In many cases people think that here in Finland we’re all equal. So can an all-male panel really be a problem at work?
How ever you want to put it, despite the strategy or values of a company, gender equality is a process. It goes backward and it goes forward and it’s really dangerous to think that we’ve already achieved it. There’s a lot of thinking in Finland, that we’ve achieved gender equality. I’ve experienced at times it’s just a nice idea, nothing more.
If we would have more diversity in our decision making groups it would bring different viewpoints to conversation. We have to think about diversity more. How to make diversity happen? How to get different viewpoints across? It’s important to learn how to listen to different viewpoints.
It’s not about counting men and women. It’s not just the number of women and men on a panel – and believe me nobody wants to be the token woman on a panel or in these really masculine fields, which can be quite hostile. Instead behind this is need to challenge the culture in organization to think about how we treat each other.
Right people on right positions
Diversity is good but in the end if you want to make a change you need the people who are willing to make themselves vulnerable, who are willing to learn, to work in teams, to promote the leadership skills that organization agrees to be important. If you want to make a change you need the right people on board!
I met this person, young and ambitious, very high performing guy, but his interpersonal skills and working methods were really poor. He used situations to improve his own position in the eyes of his boss and his customers by totally ignoring the consequences to his colleagues. While he kept on saying everything was going great the whole house of cards was falling apart. And he always found someone else to blame. The situation started to crack and the house of cards fell down.
Dealing with this person required enormous amount of energy especially during the change. Since he chose the side which benefited him the most in the specific case it was always unclear which side he would fall each time.
Yes, whatever you do it’s about making the business more financially successful. And yes, kicking out a high-performing person doesn’t look like you’d focus on financial success.
Many people who have driven big changes tell afterwards that they should had noticed earlier people who weren’t going to change nor weren’t going to work with the team. Also they should had made decision how to deal with those people earlier. The other thing said is to stick with your goal.
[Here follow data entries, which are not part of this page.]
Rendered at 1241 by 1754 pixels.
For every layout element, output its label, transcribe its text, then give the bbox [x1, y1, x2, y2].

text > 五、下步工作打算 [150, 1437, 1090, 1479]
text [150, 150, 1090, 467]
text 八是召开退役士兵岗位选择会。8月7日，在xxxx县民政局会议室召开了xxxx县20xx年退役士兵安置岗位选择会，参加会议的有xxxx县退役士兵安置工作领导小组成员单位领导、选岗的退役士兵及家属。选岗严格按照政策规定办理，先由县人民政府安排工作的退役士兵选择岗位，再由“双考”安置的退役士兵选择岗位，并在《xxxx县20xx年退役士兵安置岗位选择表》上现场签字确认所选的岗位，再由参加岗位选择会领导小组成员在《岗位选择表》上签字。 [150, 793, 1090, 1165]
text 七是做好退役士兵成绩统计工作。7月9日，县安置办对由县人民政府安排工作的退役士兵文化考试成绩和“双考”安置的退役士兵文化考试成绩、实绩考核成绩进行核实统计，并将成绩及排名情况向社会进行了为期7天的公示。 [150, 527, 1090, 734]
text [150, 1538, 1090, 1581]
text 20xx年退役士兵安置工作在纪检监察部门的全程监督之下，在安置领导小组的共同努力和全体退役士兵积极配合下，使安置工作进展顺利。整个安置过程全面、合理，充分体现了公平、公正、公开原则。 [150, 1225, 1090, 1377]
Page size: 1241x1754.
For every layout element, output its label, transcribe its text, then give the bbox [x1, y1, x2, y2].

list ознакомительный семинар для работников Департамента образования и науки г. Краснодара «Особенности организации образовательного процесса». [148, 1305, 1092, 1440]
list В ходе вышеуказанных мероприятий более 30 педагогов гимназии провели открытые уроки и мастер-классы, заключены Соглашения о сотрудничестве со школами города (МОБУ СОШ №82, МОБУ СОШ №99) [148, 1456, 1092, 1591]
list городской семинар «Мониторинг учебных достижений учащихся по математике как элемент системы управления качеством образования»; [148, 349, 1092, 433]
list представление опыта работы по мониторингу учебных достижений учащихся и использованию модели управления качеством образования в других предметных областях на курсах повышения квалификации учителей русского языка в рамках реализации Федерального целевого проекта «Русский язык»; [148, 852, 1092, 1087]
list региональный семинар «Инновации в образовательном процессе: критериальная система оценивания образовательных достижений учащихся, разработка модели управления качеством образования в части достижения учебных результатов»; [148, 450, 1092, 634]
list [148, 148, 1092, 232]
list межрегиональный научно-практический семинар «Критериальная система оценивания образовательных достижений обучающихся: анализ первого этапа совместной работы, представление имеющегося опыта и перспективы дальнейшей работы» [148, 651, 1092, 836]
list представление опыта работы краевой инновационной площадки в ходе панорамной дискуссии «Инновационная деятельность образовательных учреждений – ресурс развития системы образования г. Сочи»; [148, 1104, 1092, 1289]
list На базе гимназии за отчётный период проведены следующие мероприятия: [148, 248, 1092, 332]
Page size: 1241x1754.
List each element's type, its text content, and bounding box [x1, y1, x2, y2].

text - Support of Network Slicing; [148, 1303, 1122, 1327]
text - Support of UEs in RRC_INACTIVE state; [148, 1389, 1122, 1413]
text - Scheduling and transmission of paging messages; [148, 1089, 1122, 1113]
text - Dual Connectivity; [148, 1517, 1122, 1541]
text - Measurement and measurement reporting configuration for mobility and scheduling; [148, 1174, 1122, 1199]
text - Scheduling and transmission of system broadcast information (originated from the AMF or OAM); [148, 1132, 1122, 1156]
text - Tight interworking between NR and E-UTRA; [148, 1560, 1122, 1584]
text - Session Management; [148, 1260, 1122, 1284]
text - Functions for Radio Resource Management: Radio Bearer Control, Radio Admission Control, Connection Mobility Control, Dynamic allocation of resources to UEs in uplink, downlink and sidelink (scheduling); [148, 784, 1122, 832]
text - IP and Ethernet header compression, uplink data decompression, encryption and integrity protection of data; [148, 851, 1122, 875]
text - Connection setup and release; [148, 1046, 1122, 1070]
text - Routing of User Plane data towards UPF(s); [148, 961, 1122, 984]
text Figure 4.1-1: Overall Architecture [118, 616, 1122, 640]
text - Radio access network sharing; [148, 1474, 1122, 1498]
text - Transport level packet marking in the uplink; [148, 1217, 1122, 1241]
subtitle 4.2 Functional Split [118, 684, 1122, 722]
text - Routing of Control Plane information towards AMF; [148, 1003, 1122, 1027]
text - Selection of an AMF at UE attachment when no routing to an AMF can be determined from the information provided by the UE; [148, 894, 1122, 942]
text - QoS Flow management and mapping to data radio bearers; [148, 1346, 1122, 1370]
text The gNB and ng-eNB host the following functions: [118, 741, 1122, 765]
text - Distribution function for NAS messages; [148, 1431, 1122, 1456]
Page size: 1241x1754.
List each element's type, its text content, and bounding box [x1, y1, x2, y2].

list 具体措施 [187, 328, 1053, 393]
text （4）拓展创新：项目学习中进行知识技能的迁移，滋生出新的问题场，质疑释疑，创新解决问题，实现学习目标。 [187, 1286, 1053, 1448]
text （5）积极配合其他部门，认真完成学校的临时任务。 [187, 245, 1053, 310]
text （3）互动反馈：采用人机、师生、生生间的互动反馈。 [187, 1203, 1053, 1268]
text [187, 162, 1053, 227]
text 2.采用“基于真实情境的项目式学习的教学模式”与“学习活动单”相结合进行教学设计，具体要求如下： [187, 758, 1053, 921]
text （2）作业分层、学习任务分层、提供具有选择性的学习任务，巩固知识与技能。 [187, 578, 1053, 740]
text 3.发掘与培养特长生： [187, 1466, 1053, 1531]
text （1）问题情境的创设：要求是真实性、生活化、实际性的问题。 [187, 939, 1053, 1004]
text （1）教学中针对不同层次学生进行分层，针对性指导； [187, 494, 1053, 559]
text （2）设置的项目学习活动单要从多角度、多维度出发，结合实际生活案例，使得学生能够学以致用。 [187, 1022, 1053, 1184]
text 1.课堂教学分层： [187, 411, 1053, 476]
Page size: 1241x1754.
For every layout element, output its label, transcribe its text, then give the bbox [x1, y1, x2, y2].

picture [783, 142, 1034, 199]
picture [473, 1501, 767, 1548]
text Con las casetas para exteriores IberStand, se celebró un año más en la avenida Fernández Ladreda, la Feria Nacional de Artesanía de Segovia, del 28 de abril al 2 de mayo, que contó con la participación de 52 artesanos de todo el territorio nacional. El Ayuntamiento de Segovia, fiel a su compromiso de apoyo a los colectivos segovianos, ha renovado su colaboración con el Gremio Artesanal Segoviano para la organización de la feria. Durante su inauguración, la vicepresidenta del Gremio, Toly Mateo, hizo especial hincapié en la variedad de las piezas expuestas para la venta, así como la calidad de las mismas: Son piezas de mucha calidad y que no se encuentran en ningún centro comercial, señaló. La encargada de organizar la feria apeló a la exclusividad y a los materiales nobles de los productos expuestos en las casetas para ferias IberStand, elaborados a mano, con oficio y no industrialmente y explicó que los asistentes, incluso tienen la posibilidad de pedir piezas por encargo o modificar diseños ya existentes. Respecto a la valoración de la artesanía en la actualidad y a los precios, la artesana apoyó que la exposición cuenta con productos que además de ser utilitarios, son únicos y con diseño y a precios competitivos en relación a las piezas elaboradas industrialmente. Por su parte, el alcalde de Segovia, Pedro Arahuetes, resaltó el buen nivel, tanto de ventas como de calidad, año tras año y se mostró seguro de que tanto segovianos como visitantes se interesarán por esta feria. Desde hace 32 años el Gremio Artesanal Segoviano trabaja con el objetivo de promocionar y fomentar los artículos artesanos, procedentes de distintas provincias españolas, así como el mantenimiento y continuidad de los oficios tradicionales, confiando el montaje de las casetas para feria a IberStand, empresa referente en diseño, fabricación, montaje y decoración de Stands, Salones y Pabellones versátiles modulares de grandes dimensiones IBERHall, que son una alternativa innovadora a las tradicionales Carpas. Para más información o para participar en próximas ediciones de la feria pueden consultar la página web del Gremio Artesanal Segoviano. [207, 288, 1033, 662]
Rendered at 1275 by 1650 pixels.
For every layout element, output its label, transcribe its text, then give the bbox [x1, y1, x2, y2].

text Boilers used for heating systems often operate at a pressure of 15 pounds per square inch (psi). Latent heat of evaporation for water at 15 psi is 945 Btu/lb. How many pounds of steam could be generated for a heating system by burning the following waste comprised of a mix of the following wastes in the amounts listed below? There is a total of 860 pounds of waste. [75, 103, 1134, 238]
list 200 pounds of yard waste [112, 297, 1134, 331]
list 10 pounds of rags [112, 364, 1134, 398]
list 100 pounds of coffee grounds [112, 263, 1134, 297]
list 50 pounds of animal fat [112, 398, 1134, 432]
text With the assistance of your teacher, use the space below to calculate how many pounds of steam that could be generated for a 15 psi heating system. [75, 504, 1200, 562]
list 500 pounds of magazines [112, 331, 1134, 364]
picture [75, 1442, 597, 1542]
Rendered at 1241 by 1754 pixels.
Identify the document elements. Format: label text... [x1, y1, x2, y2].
It doesn’t work if you change your goal every year. In large organizations people can’t follow the change that way.
Little bit of this and a little bit of that
With the change it’s about the combination of soft and hard. When you’re going forward with both soft and hard goals, it’s more likely that you end up going through multiple conversations explaining what your goal really is. Explain that if we’d do the soft stuff right, our employees, with our help, would be more able to do what they’re supposed to do. More likely to achieve the excellence. It will help if you have your goal clear in your mind. It helps people and yourself to understand what kinds of behaviours and what kinds of people you are looking for and need for your change to succeed.
Could you dare to define success of the executed change as a much more engaged organization today? Or as an organization which always wants to get better? A few have.